Source extract >>

NEW YORK - Six years after the financial crisis, Wall Street’s housing alchemy engine is revving up again—only this time it’s coming for your rental.

Right as housing prices bottomed out around January 2012, large institutional investors began buying distressed properties in regions hit hard by the foreclosure crisis; they’ve purchased at least 200,000 to date.

In only a year, private equity giant Blackstone Group went from owning no single-family rental properties (SFRs) to being the U.S.’ single largest landlord.

Now, several companies, including Blackstone, are packaging their SFRs into bonds similar to the mortgage backed securities that fueled the financial crisis.

Like those securities, SFR bonds are backed by homes; but this time rental payments, rather than mortgage payments, pay the interest. Securitization frees up money, allowing big buyers to purchase more properties with less capital by increasing their leverage—and risk.

Issuances thus far are small—less than $3 billion. But wary housing advocates are pushing regulators to increase supervision. Wall Street’s role as a proprietor is unprecedented, and no one knows what to expect, least of all the families renting the homes.

Last year, two senior Federal Reserve economists warned institutions could “have difficulties managing such large stocks of rental properties or fail to adequately maintain their homes.”

Exercise 1 >>
Answer these from the article on single-family rental bonds:
(a) Around when did large institutional investors start buying distressed properties?
(b) How much has been issued in SFR bonds so far?
(c) What pays the interest on SFR bonds?
Exercise 2 >> Using the article on single-family rental bonds, explain why packaging rental homes into bonds lets large buyers acquire more properties.

[Dataset items]

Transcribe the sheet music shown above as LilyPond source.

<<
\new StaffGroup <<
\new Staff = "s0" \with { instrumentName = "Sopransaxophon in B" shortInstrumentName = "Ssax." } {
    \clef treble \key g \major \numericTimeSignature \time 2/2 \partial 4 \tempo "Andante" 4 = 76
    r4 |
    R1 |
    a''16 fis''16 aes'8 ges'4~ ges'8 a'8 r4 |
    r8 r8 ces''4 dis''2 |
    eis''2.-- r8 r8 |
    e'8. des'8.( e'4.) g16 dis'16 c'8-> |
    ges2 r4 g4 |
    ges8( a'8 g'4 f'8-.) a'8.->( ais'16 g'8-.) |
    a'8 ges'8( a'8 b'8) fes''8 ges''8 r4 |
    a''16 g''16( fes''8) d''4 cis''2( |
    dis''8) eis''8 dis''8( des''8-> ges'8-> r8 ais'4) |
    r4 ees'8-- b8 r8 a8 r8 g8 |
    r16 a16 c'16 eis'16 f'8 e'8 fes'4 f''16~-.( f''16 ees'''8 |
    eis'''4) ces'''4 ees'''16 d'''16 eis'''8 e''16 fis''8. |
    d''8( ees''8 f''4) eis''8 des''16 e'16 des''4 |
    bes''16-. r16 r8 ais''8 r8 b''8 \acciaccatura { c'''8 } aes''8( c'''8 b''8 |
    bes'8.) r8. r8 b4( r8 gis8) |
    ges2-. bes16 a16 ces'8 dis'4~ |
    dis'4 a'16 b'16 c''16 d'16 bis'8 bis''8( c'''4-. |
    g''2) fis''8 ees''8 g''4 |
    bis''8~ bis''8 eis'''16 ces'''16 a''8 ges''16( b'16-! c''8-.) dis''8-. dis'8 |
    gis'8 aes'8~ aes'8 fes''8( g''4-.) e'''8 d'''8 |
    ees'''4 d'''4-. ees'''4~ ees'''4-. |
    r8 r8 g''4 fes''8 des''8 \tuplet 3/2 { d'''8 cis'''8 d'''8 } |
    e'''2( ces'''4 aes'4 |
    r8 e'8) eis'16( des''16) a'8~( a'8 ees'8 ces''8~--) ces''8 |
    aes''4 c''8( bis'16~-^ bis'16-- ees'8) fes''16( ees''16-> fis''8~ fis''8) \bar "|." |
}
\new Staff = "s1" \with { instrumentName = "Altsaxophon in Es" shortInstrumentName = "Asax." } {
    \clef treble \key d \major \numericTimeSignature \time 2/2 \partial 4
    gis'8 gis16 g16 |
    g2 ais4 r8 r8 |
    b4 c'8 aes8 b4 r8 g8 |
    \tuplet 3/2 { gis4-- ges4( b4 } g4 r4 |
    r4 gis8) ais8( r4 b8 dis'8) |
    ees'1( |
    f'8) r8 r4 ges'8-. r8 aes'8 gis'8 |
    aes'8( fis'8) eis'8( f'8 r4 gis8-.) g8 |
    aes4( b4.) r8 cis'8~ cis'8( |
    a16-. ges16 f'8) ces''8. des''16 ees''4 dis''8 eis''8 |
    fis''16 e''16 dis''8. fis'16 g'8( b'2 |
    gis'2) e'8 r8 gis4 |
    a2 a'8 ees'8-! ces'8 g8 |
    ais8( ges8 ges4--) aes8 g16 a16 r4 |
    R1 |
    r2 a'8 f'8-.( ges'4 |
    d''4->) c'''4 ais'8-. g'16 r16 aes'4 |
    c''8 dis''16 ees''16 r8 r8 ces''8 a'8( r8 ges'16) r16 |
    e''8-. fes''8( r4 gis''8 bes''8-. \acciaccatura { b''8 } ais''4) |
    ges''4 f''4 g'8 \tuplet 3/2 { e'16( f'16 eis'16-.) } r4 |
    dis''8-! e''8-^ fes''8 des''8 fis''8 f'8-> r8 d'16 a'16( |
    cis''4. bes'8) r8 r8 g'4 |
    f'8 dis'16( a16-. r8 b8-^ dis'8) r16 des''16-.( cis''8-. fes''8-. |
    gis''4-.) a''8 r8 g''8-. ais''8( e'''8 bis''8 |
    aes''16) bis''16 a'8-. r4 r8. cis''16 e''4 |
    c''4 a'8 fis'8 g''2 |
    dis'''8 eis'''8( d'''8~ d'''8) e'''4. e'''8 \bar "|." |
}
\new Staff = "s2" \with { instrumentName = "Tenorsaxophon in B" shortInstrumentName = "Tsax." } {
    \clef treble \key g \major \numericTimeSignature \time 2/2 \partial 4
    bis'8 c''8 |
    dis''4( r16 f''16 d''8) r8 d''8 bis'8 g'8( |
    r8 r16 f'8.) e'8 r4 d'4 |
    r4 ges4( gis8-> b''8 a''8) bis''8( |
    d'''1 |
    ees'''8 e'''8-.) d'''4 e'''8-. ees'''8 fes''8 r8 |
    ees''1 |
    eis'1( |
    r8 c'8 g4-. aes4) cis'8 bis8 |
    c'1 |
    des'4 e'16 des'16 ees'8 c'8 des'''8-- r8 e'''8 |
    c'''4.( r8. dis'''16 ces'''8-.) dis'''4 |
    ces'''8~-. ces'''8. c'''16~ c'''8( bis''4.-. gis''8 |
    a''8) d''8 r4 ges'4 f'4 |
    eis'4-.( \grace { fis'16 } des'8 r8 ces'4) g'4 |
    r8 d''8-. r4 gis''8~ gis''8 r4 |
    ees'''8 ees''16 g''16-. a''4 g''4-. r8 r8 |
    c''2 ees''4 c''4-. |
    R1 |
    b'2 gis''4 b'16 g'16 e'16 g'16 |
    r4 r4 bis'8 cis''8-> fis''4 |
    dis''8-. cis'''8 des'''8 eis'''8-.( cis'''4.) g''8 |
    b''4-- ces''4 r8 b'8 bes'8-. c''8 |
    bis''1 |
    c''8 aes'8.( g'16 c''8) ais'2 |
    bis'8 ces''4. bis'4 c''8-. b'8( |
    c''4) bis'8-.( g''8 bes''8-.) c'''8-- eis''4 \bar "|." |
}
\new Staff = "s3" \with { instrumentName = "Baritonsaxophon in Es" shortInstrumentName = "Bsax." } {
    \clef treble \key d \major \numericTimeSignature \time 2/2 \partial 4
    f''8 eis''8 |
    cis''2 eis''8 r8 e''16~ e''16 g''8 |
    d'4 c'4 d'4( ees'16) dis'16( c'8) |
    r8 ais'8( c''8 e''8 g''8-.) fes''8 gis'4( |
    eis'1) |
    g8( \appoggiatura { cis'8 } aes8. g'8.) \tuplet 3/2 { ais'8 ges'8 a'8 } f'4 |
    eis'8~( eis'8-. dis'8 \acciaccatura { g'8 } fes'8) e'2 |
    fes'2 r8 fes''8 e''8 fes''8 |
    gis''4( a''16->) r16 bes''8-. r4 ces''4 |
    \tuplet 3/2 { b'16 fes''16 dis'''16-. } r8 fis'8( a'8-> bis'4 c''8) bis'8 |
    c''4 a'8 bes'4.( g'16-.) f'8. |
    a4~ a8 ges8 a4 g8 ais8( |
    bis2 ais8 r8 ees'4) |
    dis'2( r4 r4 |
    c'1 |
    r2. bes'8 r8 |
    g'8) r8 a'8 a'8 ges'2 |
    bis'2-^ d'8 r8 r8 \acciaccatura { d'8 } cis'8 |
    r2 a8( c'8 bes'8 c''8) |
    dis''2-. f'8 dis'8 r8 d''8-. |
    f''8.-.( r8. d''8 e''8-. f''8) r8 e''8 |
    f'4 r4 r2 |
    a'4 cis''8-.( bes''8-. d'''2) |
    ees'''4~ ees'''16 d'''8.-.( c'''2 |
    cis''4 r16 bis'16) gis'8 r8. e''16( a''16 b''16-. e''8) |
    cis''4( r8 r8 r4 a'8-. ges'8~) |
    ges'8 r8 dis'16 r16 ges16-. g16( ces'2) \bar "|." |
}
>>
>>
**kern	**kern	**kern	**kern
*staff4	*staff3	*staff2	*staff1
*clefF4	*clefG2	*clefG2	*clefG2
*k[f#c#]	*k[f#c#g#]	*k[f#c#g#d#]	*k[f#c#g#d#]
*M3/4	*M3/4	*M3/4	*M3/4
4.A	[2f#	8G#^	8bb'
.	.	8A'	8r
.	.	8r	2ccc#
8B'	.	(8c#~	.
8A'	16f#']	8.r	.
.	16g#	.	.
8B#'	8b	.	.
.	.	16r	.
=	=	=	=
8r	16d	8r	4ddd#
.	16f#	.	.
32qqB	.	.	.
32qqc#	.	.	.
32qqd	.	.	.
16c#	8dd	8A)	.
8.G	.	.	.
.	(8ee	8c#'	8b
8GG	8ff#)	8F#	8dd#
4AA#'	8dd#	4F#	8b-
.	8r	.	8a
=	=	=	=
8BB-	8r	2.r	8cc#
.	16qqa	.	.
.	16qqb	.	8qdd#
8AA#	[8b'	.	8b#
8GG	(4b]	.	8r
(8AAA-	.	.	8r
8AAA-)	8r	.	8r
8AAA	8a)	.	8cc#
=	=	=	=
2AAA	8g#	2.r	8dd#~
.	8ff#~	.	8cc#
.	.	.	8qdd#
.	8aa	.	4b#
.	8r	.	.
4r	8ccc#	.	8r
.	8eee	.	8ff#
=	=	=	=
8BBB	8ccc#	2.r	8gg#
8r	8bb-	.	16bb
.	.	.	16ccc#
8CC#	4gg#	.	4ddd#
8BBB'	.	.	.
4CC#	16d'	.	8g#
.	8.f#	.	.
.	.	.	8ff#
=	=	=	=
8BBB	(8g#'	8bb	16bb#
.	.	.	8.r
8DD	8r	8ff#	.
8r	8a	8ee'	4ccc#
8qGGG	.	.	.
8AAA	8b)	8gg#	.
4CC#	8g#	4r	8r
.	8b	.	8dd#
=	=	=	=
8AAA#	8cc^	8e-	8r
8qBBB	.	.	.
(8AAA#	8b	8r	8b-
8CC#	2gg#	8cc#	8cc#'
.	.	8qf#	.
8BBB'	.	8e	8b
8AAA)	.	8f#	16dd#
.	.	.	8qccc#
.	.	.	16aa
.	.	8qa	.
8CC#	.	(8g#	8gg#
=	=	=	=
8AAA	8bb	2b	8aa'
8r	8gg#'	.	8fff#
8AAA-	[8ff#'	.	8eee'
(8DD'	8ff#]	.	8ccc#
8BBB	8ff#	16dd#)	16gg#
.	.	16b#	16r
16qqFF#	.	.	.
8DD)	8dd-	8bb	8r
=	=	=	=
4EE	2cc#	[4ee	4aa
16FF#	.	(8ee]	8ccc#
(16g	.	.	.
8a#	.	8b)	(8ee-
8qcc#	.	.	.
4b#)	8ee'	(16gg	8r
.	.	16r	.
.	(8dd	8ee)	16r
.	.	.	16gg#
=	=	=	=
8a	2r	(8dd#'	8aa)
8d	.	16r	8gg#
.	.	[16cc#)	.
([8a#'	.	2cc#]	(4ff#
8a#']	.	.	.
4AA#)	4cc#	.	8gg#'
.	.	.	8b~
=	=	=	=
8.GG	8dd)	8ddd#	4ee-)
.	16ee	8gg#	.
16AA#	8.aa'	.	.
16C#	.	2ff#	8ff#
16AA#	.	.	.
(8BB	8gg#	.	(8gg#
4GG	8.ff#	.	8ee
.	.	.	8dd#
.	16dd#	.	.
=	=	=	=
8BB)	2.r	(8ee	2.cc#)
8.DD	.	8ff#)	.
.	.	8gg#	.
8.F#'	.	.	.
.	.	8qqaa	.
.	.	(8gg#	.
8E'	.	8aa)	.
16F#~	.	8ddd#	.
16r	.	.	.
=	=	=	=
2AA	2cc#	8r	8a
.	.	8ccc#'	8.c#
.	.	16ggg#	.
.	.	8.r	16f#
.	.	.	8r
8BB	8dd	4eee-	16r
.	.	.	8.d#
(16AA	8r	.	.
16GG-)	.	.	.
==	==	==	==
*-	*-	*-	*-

Written response 1 >>
(a) Around January 2012, when housing prices bottomed out.
(b) Less than $3 billion.
(c) Rental payments.

Written response 2 >> Securitization frees up money, so big buyers can purchase more properties with less capital. It does this by increasing their leverage, which also increases their risk.